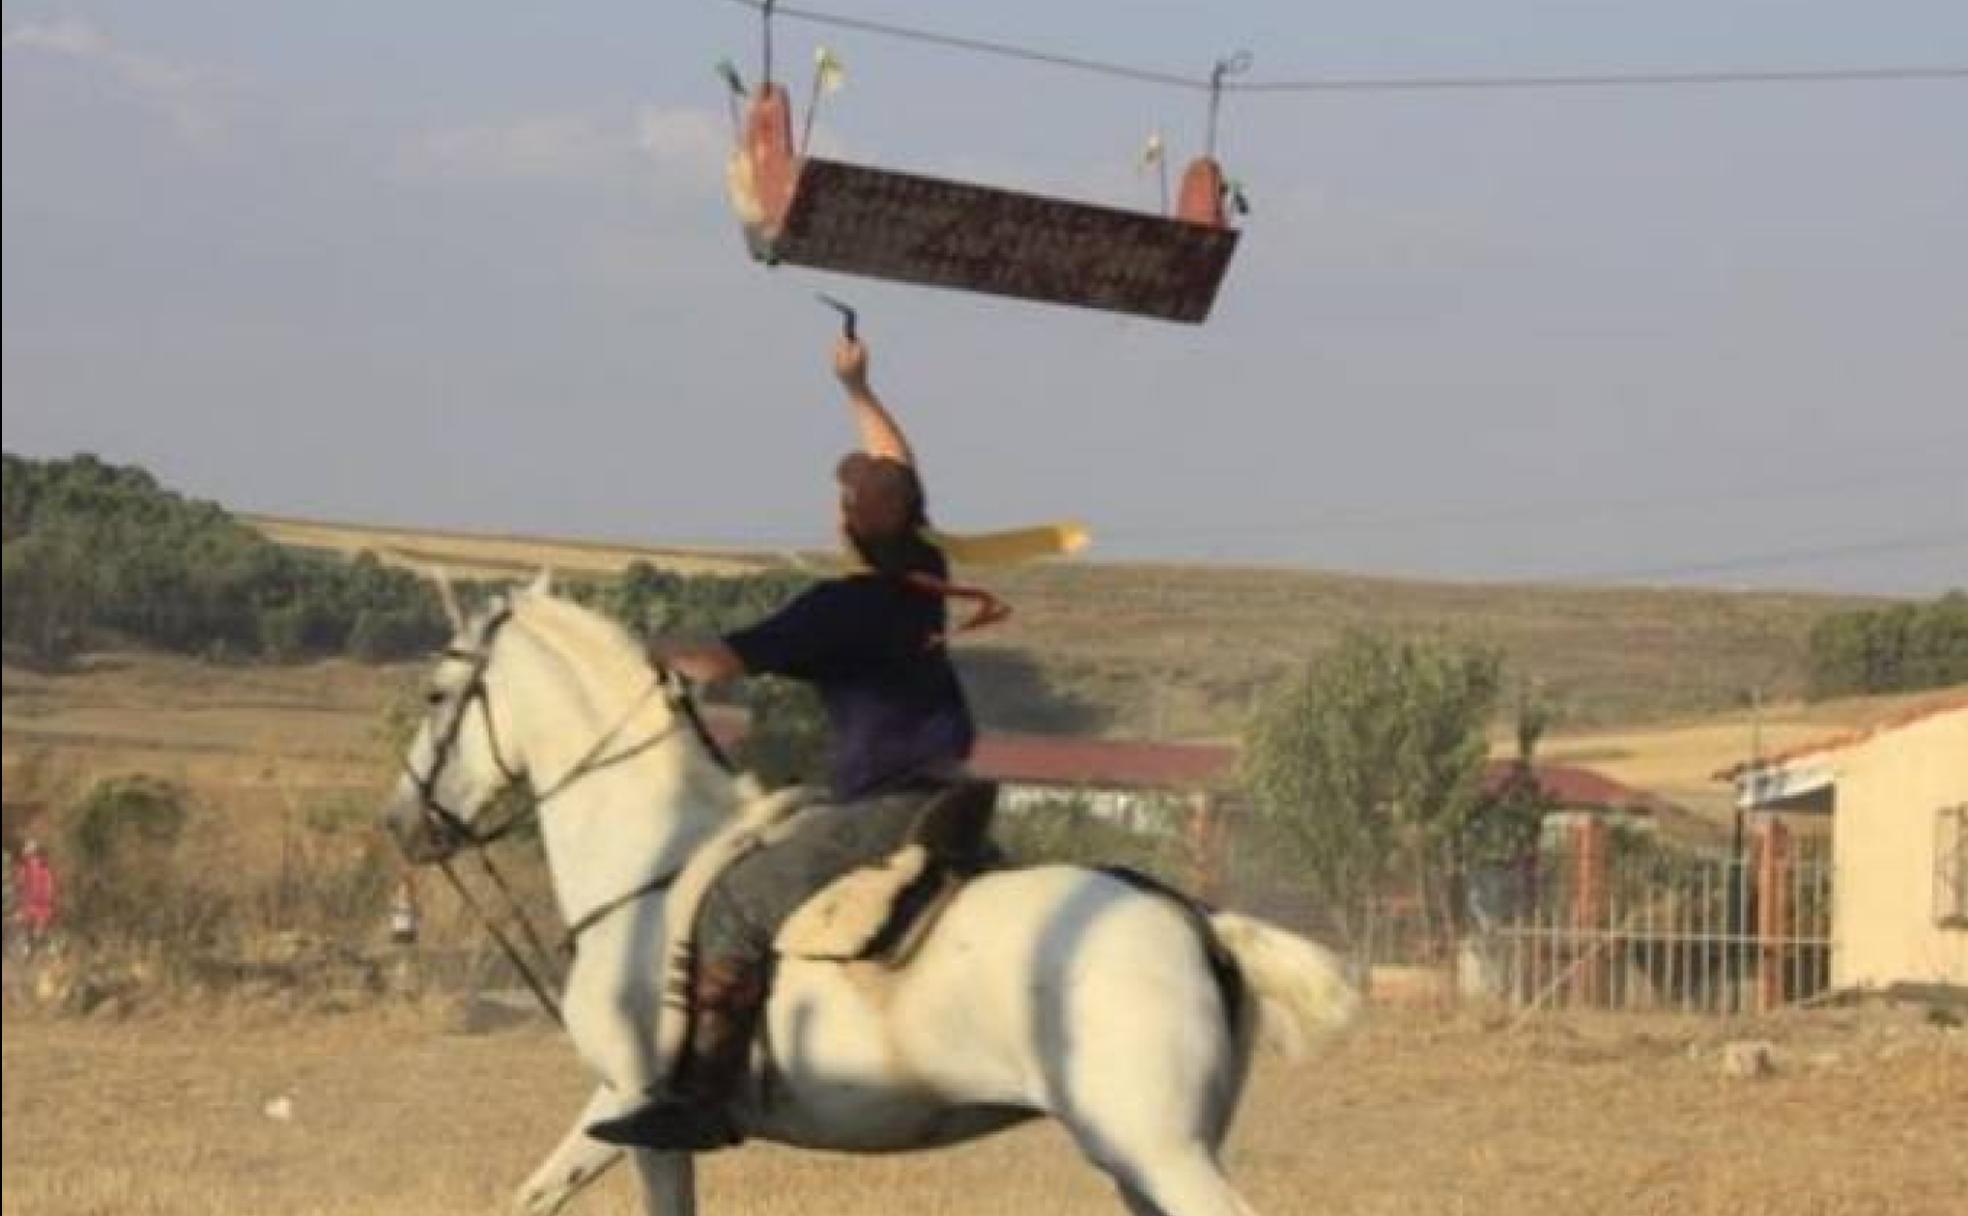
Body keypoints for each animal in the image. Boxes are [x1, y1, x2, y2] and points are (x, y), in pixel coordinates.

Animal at [377, 578, 1361, 1212]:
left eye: (436, 692)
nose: (402, 822)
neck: (648, 862)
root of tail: (1200, 924)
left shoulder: (635, 1104)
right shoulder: (616, 1109)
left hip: (1157, 1150)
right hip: (1141, 1158)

□ □ □ □

The entries need to be restated exactly, and their pictures left out.

Body keypoints for each animal in the image. Boxes are [x1, y1, x2, y2] and points are (x, y), in pixel coordinates.

Animal at [377, 578, 1361, 1212]:
left eye: (436, 692)
nose: (402, 822)
neck: (648, 862)
root of tail: (1200, 924)
left shoulder: (635, 1104)
right shoulder: (616, 1109)
left hip: (1157, 1150)
right hip: (1141, 1158)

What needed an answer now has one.